John King

John got an early start with all things technical due to having a father who was an electrical engineer.  A child master of taking things apart and rebuilding them, John soon branched into remote control as well.  Some of his projects included building an "armchair remote" for his dad's record player (linear tracking and infrared track identification, from DAK), and having a remote control watch (also DAK)  that he pretended was a voice control system.  In Junior High, John started learning to write programs on a TRS80 Model III (read geek), given to him by his dad.  John's senior project in college was to build an RS232 computer interface for an x-ray goniometer.

 After graduating from college with a Physics degree, John soon went to work for an AV company as a bench tech.  One day, John's company, being shorthanded, sent John to troubleshoot a large control system.  His boss intended for John to call tech support for help.  Not knowing this, John analyzed the code on his own, and soon had the system up and running.  On that day, John graduated from bench tech to programmer, and has never looked back.

Today, fourteen years after his first foray into AV programming, John is trusted by many companies and end users to meet their control system programming needs. A talented designer and programmer, he’s known for his pie-making skills and his big fluffy dog.  John is married to a wonderful wife, Ginny, and is involved at his church, with both technical and missions departments.

 

 

 

David Ives

David knew from the 7th grade that he was going to follow in his grandfather's footsteps to become an Electrical Engineer. Graduating from the same college (Oklahoma State University) with a Masters Degree in EE, David went on to join Harrison Systems as a design engineer. David learned of Harrison through his summer job working for Doug Brown Enterprises in Tulsa Oklahoma as an audio systems installer.

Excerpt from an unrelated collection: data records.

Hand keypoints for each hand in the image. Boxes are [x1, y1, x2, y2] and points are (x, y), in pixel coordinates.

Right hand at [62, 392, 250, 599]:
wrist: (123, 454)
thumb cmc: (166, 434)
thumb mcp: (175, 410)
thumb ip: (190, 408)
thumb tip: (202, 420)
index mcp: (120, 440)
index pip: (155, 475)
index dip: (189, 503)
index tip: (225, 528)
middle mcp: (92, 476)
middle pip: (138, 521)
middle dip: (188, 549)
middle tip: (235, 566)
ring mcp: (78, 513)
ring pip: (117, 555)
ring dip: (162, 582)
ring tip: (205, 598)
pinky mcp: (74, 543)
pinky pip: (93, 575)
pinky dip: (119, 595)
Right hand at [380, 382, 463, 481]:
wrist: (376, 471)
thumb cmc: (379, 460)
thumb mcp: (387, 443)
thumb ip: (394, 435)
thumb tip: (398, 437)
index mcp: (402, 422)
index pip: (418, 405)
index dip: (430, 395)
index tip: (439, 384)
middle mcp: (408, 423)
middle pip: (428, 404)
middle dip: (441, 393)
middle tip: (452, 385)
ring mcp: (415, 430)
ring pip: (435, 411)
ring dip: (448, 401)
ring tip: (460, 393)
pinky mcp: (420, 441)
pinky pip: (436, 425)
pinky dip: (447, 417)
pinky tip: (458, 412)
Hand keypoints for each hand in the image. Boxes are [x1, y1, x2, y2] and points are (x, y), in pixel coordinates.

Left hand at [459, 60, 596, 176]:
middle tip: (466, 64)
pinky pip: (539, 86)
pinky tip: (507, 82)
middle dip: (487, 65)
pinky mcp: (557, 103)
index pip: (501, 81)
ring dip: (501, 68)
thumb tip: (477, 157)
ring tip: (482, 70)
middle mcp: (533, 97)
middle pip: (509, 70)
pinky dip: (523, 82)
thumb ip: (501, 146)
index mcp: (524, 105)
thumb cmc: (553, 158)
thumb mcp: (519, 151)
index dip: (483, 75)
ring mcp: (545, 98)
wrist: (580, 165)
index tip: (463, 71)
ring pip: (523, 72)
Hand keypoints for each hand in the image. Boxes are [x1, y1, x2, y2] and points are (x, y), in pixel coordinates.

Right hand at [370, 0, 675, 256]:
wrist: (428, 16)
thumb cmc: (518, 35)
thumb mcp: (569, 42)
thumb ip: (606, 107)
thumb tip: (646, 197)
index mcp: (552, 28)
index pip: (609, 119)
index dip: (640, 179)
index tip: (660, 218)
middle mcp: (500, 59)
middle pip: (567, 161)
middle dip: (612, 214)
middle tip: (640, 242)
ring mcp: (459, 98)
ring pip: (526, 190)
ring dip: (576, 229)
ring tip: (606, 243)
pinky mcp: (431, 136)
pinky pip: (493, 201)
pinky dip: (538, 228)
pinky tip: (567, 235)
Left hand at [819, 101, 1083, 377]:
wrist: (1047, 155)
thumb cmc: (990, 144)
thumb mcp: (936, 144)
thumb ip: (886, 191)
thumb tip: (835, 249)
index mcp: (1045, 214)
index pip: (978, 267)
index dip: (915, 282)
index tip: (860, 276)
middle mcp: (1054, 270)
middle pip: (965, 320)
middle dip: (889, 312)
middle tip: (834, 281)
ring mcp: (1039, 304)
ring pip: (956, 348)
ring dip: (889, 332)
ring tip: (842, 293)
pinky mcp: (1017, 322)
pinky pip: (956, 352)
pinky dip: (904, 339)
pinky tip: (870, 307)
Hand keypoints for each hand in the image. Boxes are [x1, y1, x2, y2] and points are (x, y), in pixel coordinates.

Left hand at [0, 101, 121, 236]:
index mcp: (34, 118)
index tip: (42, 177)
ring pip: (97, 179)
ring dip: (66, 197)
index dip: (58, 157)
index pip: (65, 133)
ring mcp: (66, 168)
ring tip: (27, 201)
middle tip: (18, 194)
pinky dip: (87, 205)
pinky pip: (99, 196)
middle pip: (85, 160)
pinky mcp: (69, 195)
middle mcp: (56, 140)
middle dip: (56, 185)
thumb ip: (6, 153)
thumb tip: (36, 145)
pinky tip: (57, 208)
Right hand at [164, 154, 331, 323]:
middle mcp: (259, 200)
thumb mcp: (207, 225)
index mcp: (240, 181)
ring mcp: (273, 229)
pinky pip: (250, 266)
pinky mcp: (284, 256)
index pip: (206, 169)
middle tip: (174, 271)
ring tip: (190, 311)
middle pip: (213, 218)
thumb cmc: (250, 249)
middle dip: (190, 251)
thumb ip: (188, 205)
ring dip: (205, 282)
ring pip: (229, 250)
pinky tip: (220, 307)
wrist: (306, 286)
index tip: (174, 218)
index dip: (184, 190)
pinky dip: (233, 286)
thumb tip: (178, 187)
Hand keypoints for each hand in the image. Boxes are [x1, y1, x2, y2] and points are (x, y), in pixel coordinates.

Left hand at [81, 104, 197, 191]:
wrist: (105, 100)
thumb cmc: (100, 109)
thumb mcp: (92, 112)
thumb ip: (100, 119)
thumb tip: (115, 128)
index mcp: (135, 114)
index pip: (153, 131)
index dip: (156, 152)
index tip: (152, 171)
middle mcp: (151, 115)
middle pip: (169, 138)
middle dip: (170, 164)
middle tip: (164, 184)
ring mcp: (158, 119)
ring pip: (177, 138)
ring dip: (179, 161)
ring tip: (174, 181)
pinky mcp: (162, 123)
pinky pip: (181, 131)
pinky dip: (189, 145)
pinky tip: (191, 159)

David spent 20 years at Harrison, at first programming, concepting and designing large format recording consoles for the broadcast, live, music recording and film re-recording industries. Early in his career at Harrison, he was offered a management role and continued in management for the rest of his tenure at Harrison. However, even in management, he always kept a hand in the technical aspects of the company. Eventually, he was forced to manage exclusively, which, while challenging, deprived him of the hands-on technical experience that he loved.

After leaving Harrison, David joined John at The King's Controls in May of 2008. And in doing so, David has found a way to combine his love of audio (and now video) with hardware and software. Nirvana!

David is married to Renee and together, they have six children, Nathan, Jonathan, Sam, Sweet Margaret Ruth, Jed and Rachel. When not programming or playing with children, David is involved in playing music and his church.

 

 

 

 

Eric Bernhardt

Eric's mom was an opera singer and his dad was an engineer. To resolve that conflict he had no choice but to go into AV integration. In 1993, after several years of pulling wire, building racks, recording and editing live audio and working on the electronics bench, a sales engineer challenged Eric to create his first graphic user interface. Well, never bet Eric he can't do something. Not only did the graphics entice him, but even more so the nitty-gritty, behind-the-scenes code logic that makes it possible for non-technical people to operate very technical systems.

In 1995 Eric created Stikman Engineering, a sole proprietor software business based in Nashville, TN that took on any AV remote control system challenge, with projects from New Jersey to California. For the next eight years Eric honed his skills to evolve increasingly more concise and powerful software authoring techniques that allowed him to tackle the more complex and innovative projects that others preferred to pass on. More importantly he rose above an industry trend amongst programmers, and specialized in not one but both of the dominant AV remote control vendor lines, becoming fluent in the languages and architectures of AMX and Crestron.

Waveguide Consulting, the largest independent AV consultant in the southeast US, recruited Eric in 2003 to create their new programming department. During 2004 Eric developed what would go on to win the “Most Creative New Product” of Infocomm 2004 from AV industry product consultant Gary Kaye – an integrated system demonstrating wide open interoperability between AMX and Crestron processors and touch panels. That same system also introduced the first Waveguide reconfigurable user interface, which allowed the end user to customize their UI for specific persons, all during run time with no code recompiling.

In 2007, having guided a successful Waveguide programming department to include seven programmers, whose client list included Centers for Disease Control and Prevention, Sprint, MIT and Emory University, Eric left Waveguide in order to begin formal study of the Chinese language, and return to his status as an independent programmer.